Amid reopening in Arizona, the state Department of Health Services cut off a team of Arizona State and University of Arizona experts who provided pandemic modeling specific to the state, saying it was no longer needed as the state preferred to use a federal model. After a backlash, the Health Department reinstated the team, though it's unclear whether state officials are using the local universities' work in their decision-making.
Since that dust-up, Arizona State released new data showing infections and hospitalizations in the state could soar this summer.
The CDC and at least 11 other states have been combining the results of viral tests showing active infections with the results of antibody tests, which show whether someone had been infected in the past. While boosting a state's total testing number, health experts have said that practice does not give a proper picture of how the virus is spreading, the Associated Press reported.
The CDC announced it planned to separate the data and some of those states have stopped doing so or committed to change course, CNN reported.
In New York City, the hardest-hit locale in the nation, local officials last week released COVID-19 data broken down by zip code after pressure to go beyond the county-by-county totals that had previously been shown. Such information made it easier to understand which communities were being most affected by the virus.
The top issue nationally related to the publication of specific coronavirus data involving nursing home cases and deaths, where state and local officials have faced intense scrutiny over the collection and release of such information. The virus has hit nursing homes exceptionally hard — a result of both their residents' vulnerability and policies states and localities have put into place.
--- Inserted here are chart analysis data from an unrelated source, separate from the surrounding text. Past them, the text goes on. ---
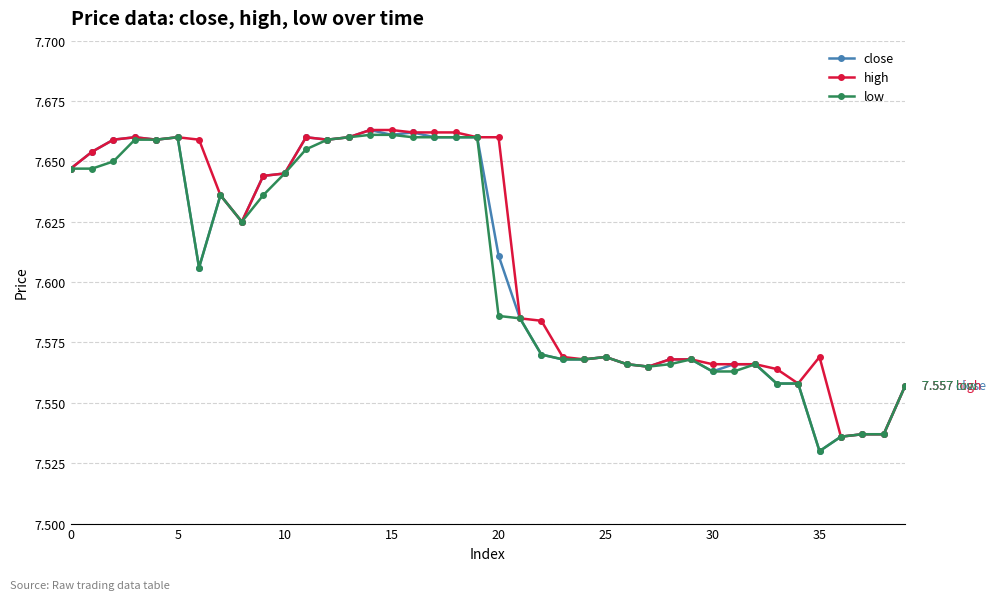

Count the high values in the range 7 to 8.

40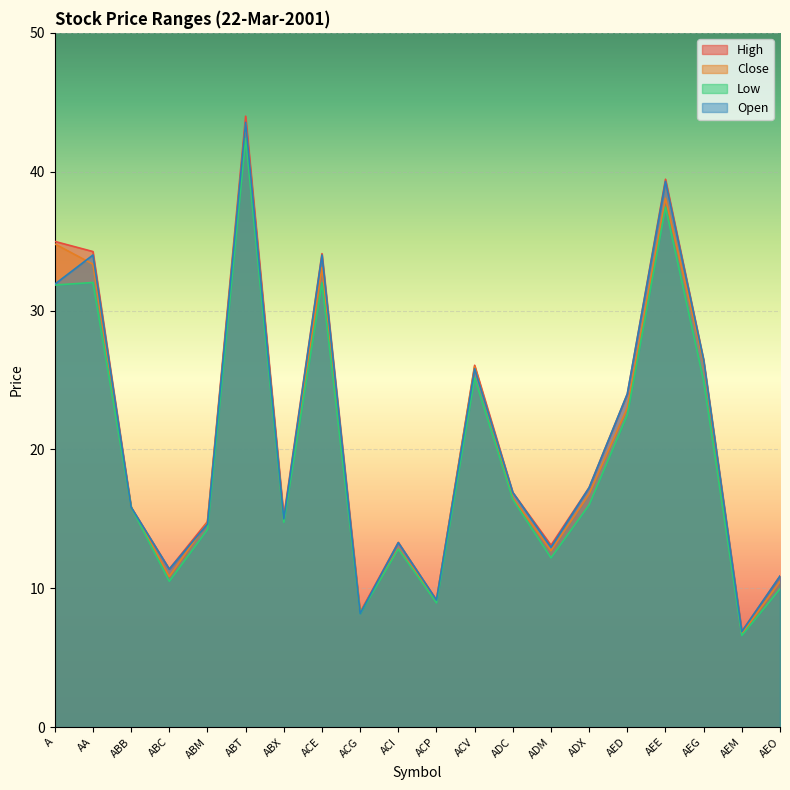

Where is Close nearest to the value 25?

ACV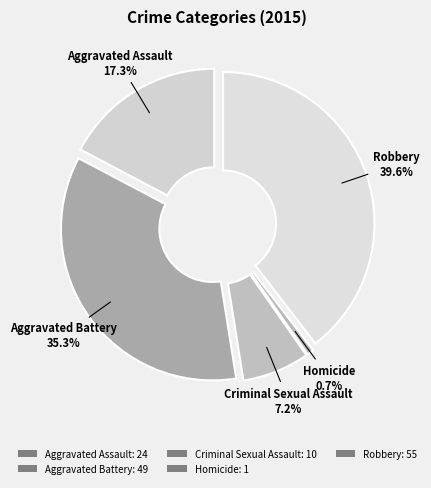

The Aggravated Assault slice represents 8% of the pie. True or false?

False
In one such example, Arizona officials argued this month they should not reveal the names of facilities with outbreaks because it could give those nursing homes a stigma and could lead to discrimination against them. The argument was made in response to a lawsuit from Arizona news outlets demanding the state provide information on COVID-19 cases in nursing homes and other data.
In Pennsylvania, state officials released such data last week after weeks of delay and in the face of significant pressure.
The federal government, on the other hand, plans to publish such information by the end of May.
Hart said more information on nursing homes could paint a clearer picture of what happened specifically in New York with the spread of COVID-19. New York Gov. Andrew Cuomo, a Democrat, has come under fire for his administration's March order that nursing homes must accept coronavirus patients. That order was reversed earlier this month.
The group Frieden now leads as president and CEO, Resolve to Save Lives, released a list of suggested criteria to adjust social distancing measures based on key indicators that he believes should be available in every city, state and country. Those indicators include case-count trends and health system and testing capacity to create an alert index for a specific area's level of risk.
He said much would be improved if the CDC would provide and explain the meaning of such data, adding though "much more information is available, it has not been standardized, validated and presented in clear and compelling ways."